Une nouvelle audience
Quel intérêt ces enseignes ont-elles à monter de tels projets ? « Nous avons lancé les podcasts après avoir vu le succès de nos publications de livres », explique Lucas Zwirner, responsable des contenus. « Nous avons pensé qu’il s’agissait d’un canal naturel pour les voix des artistes. Nous les voyons comme une extension de la tribune qu’offrent les galeries aux créateurs qu’elles représentent. » Après les duos Robert Crumb/Art Spiegelman ou Sofia Coppola/Rainer Judd, le prochain épisode verra l’un des poulains de la galerie discuter avec le controversé Beeple. Podcasts et magazines permettent à ces acteurs d’élargir leur public et de faire rayonner leur marque auprès de lecteurs ou auditeurs qui ne poussent pas toujours leur porte. « C’est une façon formidable d’être connecté à nos collectionneurs et visiteurs.
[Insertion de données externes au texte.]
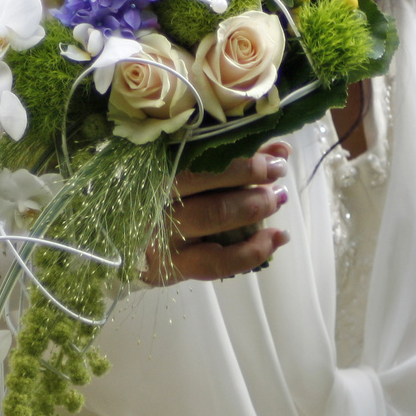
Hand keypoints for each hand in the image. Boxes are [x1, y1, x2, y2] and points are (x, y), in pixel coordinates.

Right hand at [143, 142, 291, 284]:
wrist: (135, 245)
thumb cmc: (175, 202)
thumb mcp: (200, 176)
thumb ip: (237, 160)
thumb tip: (281, 150)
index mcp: (159, 167)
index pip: (200, 152)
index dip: (239, 151)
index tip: (273, 153)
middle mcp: (157, 197)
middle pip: (203, 178)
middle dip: (249, 172)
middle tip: (278, 171)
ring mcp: (165, 233)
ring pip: (213, 215)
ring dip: (253, 205)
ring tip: (279, 198)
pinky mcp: (175, 265)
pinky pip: (219, 261)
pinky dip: (254, 250)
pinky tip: (278, 238)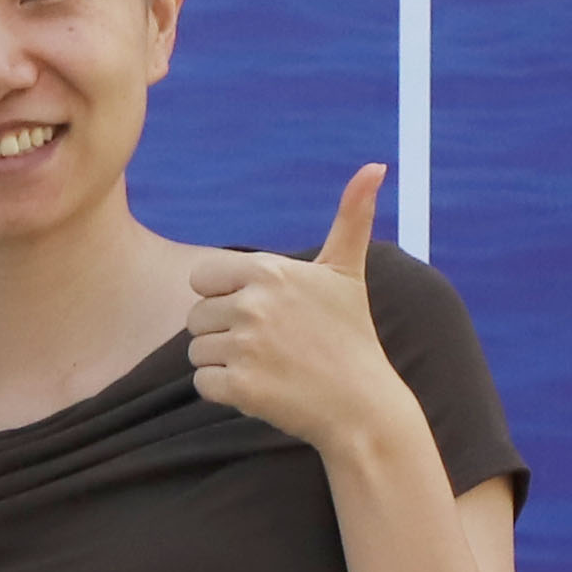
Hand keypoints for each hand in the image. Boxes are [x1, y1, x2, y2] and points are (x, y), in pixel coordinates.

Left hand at [189, 165, 414, 462]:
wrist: (364, 406)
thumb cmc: (352, 335)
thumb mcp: (347, 272)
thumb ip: (351, 217)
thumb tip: (375, 165)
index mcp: (270, 272)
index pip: (202, 277)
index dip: (226, 297)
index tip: (265, 312)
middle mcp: (254, 304)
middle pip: (196, 316)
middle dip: (225, 331)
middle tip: (272, 345)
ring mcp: (246, 345)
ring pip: (197, 350)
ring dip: (225, 362)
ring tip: (271, 366)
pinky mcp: (239, 385)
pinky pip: (203, 382)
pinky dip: (226, 391)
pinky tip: (265, 389)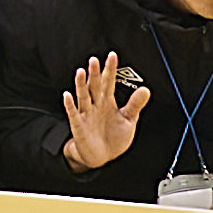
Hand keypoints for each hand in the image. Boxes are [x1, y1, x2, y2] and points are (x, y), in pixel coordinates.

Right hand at [58, 54, 150, 172]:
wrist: (102, 157)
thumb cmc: (113, 137)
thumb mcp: (128, 120)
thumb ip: (135, 105)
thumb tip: (146, 90)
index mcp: (107, 102)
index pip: (108, 82)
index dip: (110, 69)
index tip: (112, 55)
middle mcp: (96, 105)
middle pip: (94, 86)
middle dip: (94, 73)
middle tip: (95, 60)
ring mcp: (86, 114)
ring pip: (83, 96)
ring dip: (81, 84)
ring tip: (81, 72)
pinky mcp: (78, 126)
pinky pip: (73, 113)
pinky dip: (69, 105)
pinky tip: (67, 95)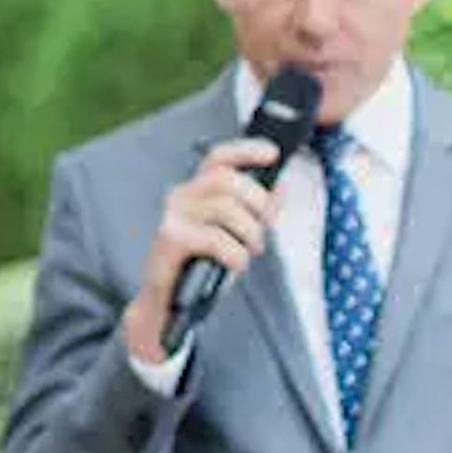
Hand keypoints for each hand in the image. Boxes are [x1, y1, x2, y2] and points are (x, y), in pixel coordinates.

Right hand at [122, 134, 283, 367]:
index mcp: (196, 191)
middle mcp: (181, 197)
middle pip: (227, 179)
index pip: (219, 158)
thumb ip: (255, 210)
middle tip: (268, 226)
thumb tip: (281, 188)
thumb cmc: (202, 264)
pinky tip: (235, 264)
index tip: (273, 155)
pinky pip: (216, 239)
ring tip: (251, 251)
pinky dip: (236, 254)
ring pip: (226, 208)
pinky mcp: (170, 240)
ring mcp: (173, 217)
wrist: (170, 301)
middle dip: (258, 201)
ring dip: (250, 233)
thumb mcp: (234, 233)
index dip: (246, 151)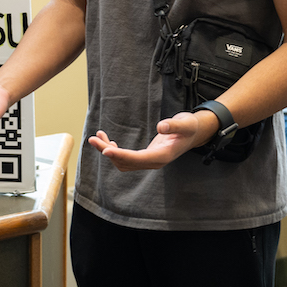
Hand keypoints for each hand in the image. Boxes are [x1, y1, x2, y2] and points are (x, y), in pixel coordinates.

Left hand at [88, 109, 218, 170]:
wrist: (194, 133)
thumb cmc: (190, 127)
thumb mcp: (186, 124)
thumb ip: (175, 126)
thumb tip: (162, 126)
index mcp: (162, 156)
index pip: (138, 159)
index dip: (121, 155)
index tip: (106, 150)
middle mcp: (153, 162)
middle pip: (126, 162)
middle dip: (108, 151)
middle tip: (92, 139)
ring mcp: (148, 161)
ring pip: (123, 162)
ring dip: (108, 151)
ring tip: (96, 137)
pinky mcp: (145, 157)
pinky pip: (125, 158)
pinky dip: (113, 150)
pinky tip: (107, 140)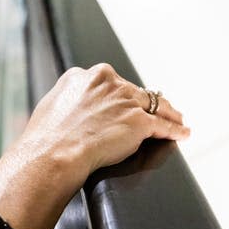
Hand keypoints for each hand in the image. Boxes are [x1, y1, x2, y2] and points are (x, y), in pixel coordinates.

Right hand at [19, 63, 189, 182]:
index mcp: (84, 76)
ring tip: (177, 118)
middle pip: (134, 90)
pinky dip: (175, 130)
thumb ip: (67, 100)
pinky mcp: (139, 122)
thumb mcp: (51, 106)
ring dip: (167, 112)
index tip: (122, 101)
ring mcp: (125, 101)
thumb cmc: (46, 138)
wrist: (53, 153)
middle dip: (143, 102)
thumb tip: (69, 108)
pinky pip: (163, 125)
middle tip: (152, 111)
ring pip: (154, 104)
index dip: (117, 94)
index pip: (109, 81)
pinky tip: (183, 133)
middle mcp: (107, 82)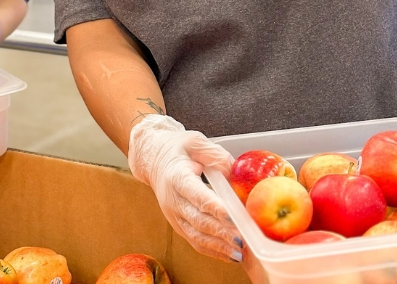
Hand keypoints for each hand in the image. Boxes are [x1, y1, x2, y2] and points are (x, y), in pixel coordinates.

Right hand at [128, 114, 241, 261]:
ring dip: (219, 246)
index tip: (234, 217)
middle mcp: (173, 199)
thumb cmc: (177, 149)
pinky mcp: (177, 224)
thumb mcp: (195, 142)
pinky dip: (213, 251)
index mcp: (176, 176)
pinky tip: (230, 255)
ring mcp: (173, 214)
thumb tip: (235, 173)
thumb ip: (215, 155)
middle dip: (222, 231)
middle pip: (198, 220)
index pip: (197, 195)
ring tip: (240, 252)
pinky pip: (195, 241)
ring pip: (196, 235)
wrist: (154, 158)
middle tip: (243, 238)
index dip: (215, 208)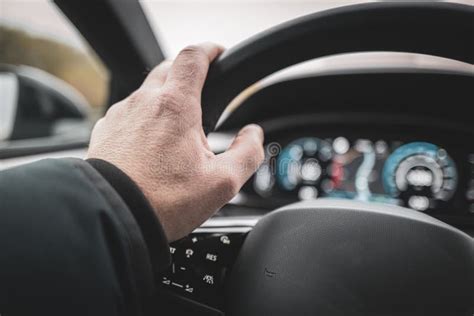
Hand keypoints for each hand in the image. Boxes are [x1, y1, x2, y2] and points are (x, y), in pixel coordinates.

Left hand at [87, 43, 264, 240]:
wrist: (114, 216)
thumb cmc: (164, 200)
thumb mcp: (223, 182)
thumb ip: (247, 153)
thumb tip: (253, 134)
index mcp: (176, 106)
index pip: (193, 56)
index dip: (209, 50)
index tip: (217, 54)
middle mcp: (144, 102)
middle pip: (168, 68)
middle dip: (187, 73)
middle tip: (202, 93)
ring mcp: (120, 115)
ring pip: (146, 91)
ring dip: (164, 98)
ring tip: (177, 127)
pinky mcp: (105, 131)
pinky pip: (128, 113)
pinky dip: (143, 118)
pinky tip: (150, 143)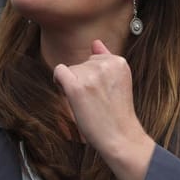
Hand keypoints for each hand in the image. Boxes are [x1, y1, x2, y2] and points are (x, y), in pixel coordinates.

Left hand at [53, 40, 155, 179]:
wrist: (120, 137)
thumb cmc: (117, 113)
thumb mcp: (119, 81)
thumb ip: (107, 59)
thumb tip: (96, 42)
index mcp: (119, 61)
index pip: (94, 59)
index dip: (93, 76)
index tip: (102, 93)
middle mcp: (105, 65)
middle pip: (81, 64)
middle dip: (83, 80)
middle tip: (96, 100)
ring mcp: (91, 75)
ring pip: (70, 70)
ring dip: (74, 85)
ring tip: (89, 103)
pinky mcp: (77, 87)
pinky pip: (59, 72)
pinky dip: (59, 81)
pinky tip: (68, 93)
Et cela nous amène une nouvelle audience très intéressante », confirme Alison McDonald. Les podcasts ont l’avantage de toucher les jeunes, et grâce à leur ton intimiste, d’offrir une porte d’entrée moins intimidante vers ces enseignes. Depuis les débuts de la pandémie, les deux médias se sont révélés être de bons moyens pour les galeries de rester en contact avec leur public, pendant qu’elles étaient portes closes. Gagosian a ainsi vu doubler le trafic du Quarterly dans sa version en ligne.
Des projets coûteux
L’audience de certains de ces contenus pourrait en effet faire pâlir quelques médias traditionnels. À l’image de son enseigne tentaculaire, Quarterly est largement diffusé dans le monde entier – 50 000 exemplaires –, à ses clients, mais aussi pour 20 dollars le numéro, dans les kiosques, les librairies, les boutiques de musées, les foires ou sur abonnement. Chez David Zwirner, les quatre saisons de Dialogues ont été téléchargées plus de 750 000 fois. Mais ces projets ont évidemment un coût – que les galeries n’entendent pas révéler – d’autant que les plumes et spécialistes invités sont payés plus cher que dans les médias ou institutions qui les emploient traditionnellement. Lesquels coûts sont contrebalancés pour les magazines par les pages de publicité de Vuitton, Dior, Gucci et autres acteurs du luxe. « La version imprimée du magazine n’a pas été conçue comme une source de revenus pour la galerie », botte en touche Randy Kennedy. L’équipe du Quarterly, qui emploie cinq personnes à temps plein, assure quant à elle que le titre est à l’équilibre financier. En France le phénomène reste timide. Perrotin, qui avait lancé le magazine Bing en 2005, l’a arrêté trois ans plus tard et son podcast lancé en 2017 n’a pas vu d’épisodes édités depuis plus d’un an. Plusieurs enseignes sont actuellement en discussion avec le studio de podcasts Louie Média.